For that reason alone, you could argue that Solich's results should be thrown out in any comparison with the coaches that followed. But for the sake of debate, I'll keep playing along with your carefully framed "analysis" of the bridged Solichini (Polich?) tenure. Rather than look at total wins, however, which is bullshit when not every team plays the same number of games, I'm going to look at winning percentage as a more objective metric. Fair enough? Shall we see what the results look like?
Solich (w/ Osborne recruits)
1998-2001
42-9
82.4% (4th)
Wow, this guy is good!
Solich (w/o Osborne recruits)
2002-2003
17-10
63.0% (t-37th)
Wow, this guy sucks!
Solich (all years)
1998-2003
59-18
75.6% (12th)
This guy is... not that bad I guess.
Pelini (all years)
2008-2014
66-28
70.2% (16th)
This guy is a total dick, but also not terrible.
I used
this database to compile the above. Far cry from 5th most wins, which of course sounds better, but still not bad overall when you include the Osborne recruiting assist. I'm not going to spend the time to compile the aggregate results of all D-1 teams across two separate time spans, but I think we can safely assume that we'd fall somewhere in the 10th-15th range when you include Solich's first four years. Without, not so good, but despite Bo's many flaws, we'll at least give him credit for winning a respectable percentage of his total games. Certainly looks much better from 30,000 feet than it did on the ground.

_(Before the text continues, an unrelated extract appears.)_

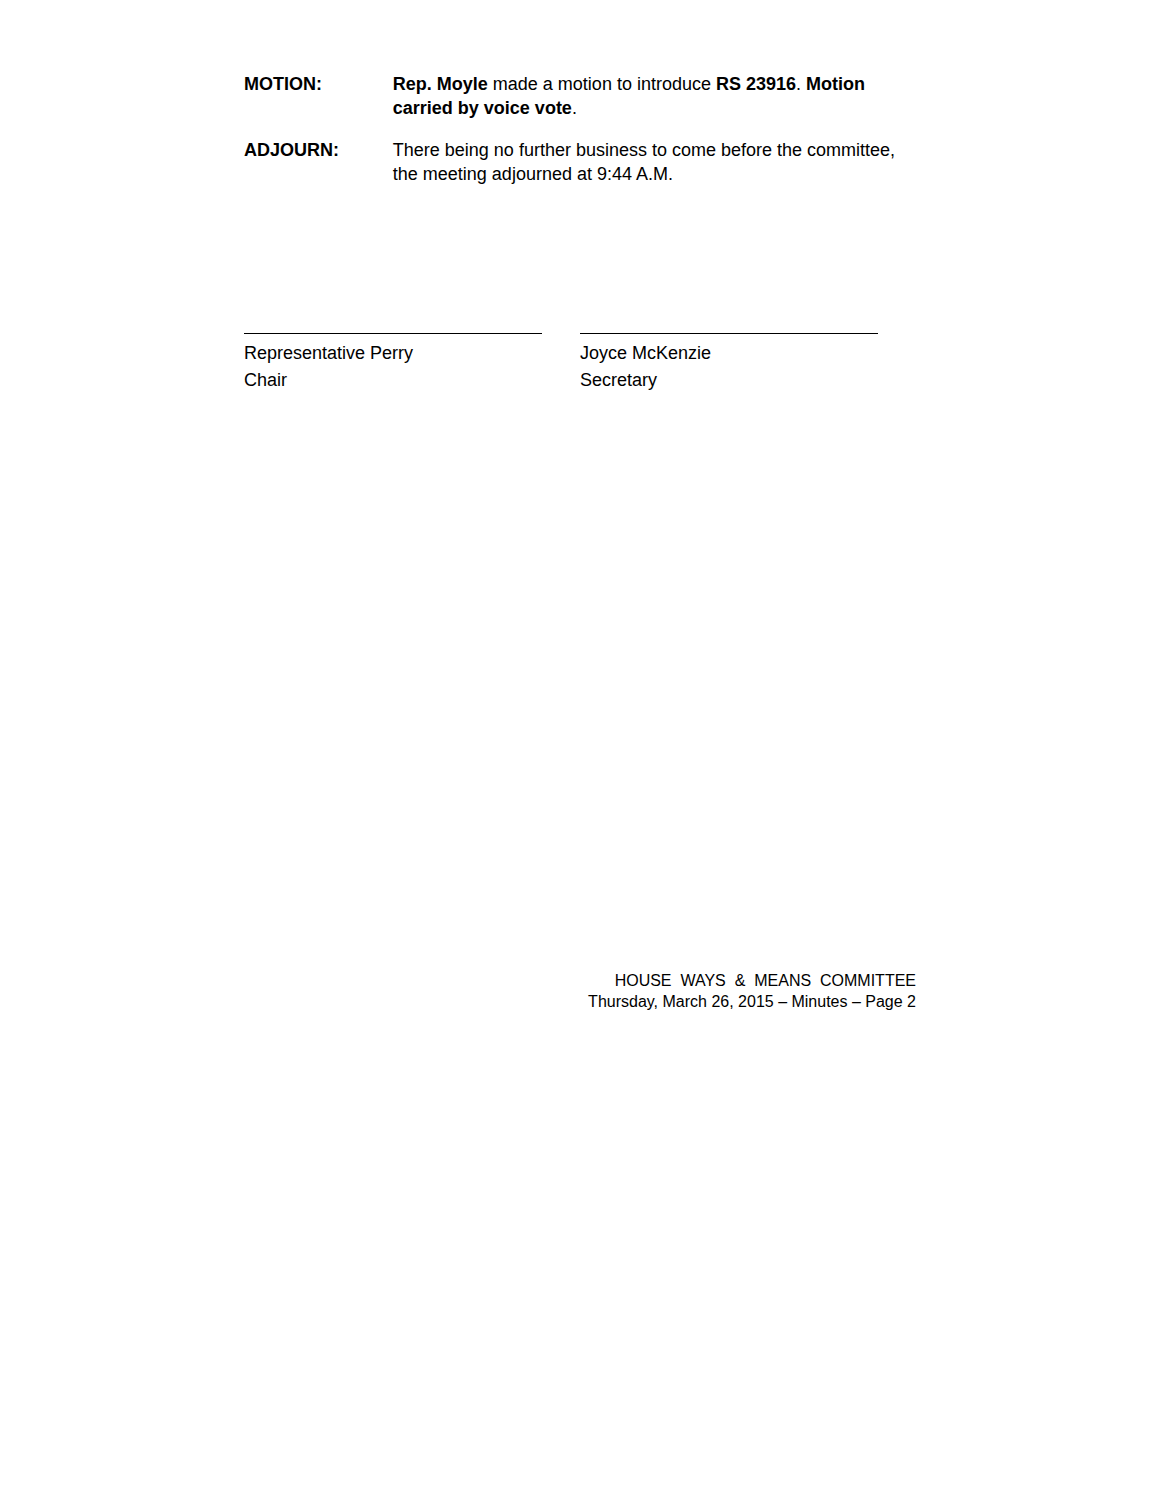| MOTION: | Rep. Moyle made a motion to introduce RS 23916 . Motion carried by voice vote . |
| ADJOURN: | There being no further business to come before the committee, the meeting adjourned at 9:44 A.M. |
| Representative Perry Chair | Joyce McKenzie Secretary |
HOUSE WAYS & MEANS COMMITTEE
Thursday, March 26, 2015 – Minutes – Page 2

Of course, it still ignores things like strength of schedule, a pattern of blowout losses to ranked (and even nonranked) teams and those pesky conference titles that have eluded us since 1999. It's also reminiscent of the fans that were simply happy to win 9 games under Bo while ignoring that we now play more games than we did under Osborne and we were often embarrassingly non-competitive when it mattered most. You could also argue that any competent coach backed by Nebraska's resources and tradition should be able to replicate those results while limiting blowouts and occasionally competing for conference championships, but I digress.
Anyway, carry on with your campaign to prop up a heavily-assisted Solich and a seriously flawed Bo who was able to rack up a decent number/percentage of meaningless wins against average opponents. I don't think anyone disagrees that Solich and Bo were better than Callahan and Riley. I just think debates like these make people sad because it's been forever since NU has won anything meaningful and this feels like a sad attempt to polish a turd. It's an exercise akin to rearranging deck chairs on the Titanic, but knock yourself out, Tom(s wife).